Recluso, ex-presidente da estatal deixa cargo na Bahia

José Sergio Gabrielli encerra sua atuação como secretário de Planejamento da Bahia em silêncio

iG Minas Gerais | Da redação |

Considerado o responsável por um dos maiores prejuízos da Petrobras e alvo de ação do Ministério Público por improbidade administrativa, o ex-presidente da companhia José Sergio Gabrielli encerra sua atuação como secretário de Planejamento da Bahia em silêncio.

O homem que comandou a estatal por mais de seis anos e que era o mais cotado para ser o candidato do PT ao governo da Bahia está recluso desde abril, quando surgiram as primeiras denúncias de irregularidades na compra da refinaria de Pasadena (EUA).

Ele tem evitado eventos públicos: foi um dos poucos secretários da gestão Jaques Wagner (PT) a não participarem da diplomação do governador eleito,o também petista Rui Costa.

Há aproximadamente dois meses, reuniu seus principais auxiliares e anunciou que não iria integrar o novo governo --até agora, Rui Costa manteve seis dos atuais secretários estaduais.

A confirmação da saída do ex-presidente da Petrobras do secretariado da Bahia veio a público de forma oficial nesta semana, em declaração do próprio governador eleito. "Ele não quer. É o momento de cuidar dos projetos da vida dele", afirmou Rui Costa, reiterando ter "absoluta confiança" no aliado.

Em privado, aliados do governador eleito dizem que a permanência de Gabrielli na equipe poderia "contaminar" o novo governo com uma agenda negativa. Segundo aliados, os planos do ex-presidente da Petrobras para 2015 são modestos: vai tirar dois meses para descansar e debruçar-se com advogados sobre a sua defesa.

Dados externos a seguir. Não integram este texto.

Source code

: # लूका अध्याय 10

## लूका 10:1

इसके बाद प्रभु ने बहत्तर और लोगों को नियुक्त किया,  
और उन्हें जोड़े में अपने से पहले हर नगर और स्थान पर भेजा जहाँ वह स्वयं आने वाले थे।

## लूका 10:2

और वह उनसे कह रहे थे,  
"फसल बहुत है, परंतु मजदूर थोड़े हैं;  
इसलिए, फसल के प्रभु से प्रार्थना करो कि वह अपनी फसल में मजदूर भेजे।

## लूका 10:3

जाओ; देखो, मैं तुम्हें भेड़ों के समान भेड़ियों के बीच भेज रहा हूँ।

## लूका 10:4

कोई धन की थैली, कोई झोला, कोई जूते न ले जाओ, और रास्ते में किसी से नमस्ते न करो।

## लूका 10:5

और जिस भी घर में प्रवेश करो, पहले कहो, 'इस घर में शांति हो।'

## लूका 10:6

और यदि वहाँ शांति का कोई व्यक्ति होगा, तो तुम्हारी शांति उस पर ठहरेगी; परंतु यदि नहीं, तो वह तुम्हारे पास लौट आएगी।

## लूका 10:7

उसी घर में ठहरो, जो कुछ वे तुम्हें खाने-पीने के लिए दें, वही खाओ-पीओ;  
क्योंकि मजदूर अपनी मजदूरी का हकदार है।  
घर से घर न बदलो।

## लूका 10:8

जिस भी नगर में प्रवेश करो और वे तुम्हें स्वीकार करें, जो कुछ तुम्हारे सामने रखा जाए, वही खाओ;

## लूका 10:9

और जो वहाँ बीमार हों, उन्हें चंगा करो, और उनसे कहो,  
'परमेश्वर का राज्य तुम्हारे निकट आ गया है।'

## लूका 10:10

Também pretende pedir aposentadoria da UFBA (Universidade Federal da Bahia), onde era professor de macroeconomia antes de ir para a Petrobras.

É dado como certo que ele permanecerá conselheiro da petrolífera portuguesa Galp e da Itaúsa, conglomerado acionista do banco Itaú. Pela participação nos dois conselhos, Gabrielli recebe R$ 960 mil por ano em jetons.  

PONTE DE R$ 7 BILHÕES Além de deixar o cargo envolvido em denúncias, José Sergio Gabrielli não deve ver sair do papel seu principal projeto nos três anos em que esteve na secretaria de Planejamento: uma ponte de 12,2 km entre Salvador e a ilha de Itaparica, cruzando a baía de Todos os Santos.

Orçada em R$ 7 bilhões, a ponte seria a segunda maior do Brasil, atrás apenas da Rio-Niterói. O governador eleito admite que a crise provocada nas empreiteiras pela operação Lava Jato pode prejudicar o cronograma da obra.

O projeto da ponte foi desenvolvido, por meio de um PMI (Procedimento de Manifestação de Interesse), pelas construtoras Odebrecht, OAS e Camargo Corrêa --as duas últimas citadas nas investigações da Lava Jato.

Segundo Costa, uma apresentação do projeto foi enviada à presidente Dilma Rousseff. A viabilidade da obra dependerá da aplicação de recursos federais e privados. A expectativa de Gabrielli era licitar a obra no final deste ano, o que acabou não ocorrendo.

Dirigentes da Secretaria de Planejamento admitem que "não há clima" para tocar um projeto deste porte no momento. Gabrielli foi procurado pela reportagem, mas sua assessoria informou que ele não daria entrevistas.